* Task item
Turn the entries from the line containing "PLEASE FOLLOW US !" through the line containing "Copyright © JR", both included, into a numbered list, leaving out any blank lines.

* Dataset content

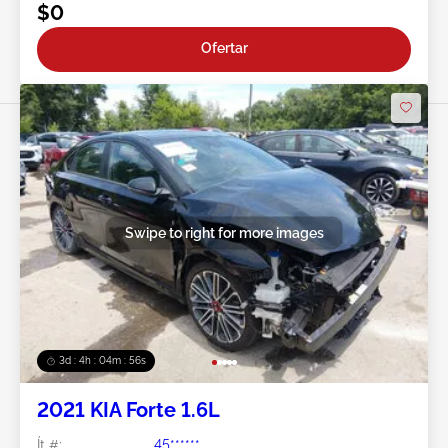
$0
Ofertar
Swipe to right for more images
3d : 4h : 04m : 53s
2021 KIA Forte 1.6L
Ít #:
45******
---
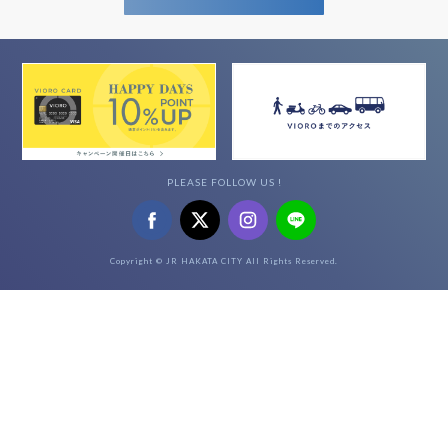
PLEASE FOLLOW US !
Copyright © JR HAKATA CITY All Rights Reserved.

* Output of the task
1. PLEASE FOLLOW US !
2. Copyright © JR HAKATA CITY All Rights Reserved.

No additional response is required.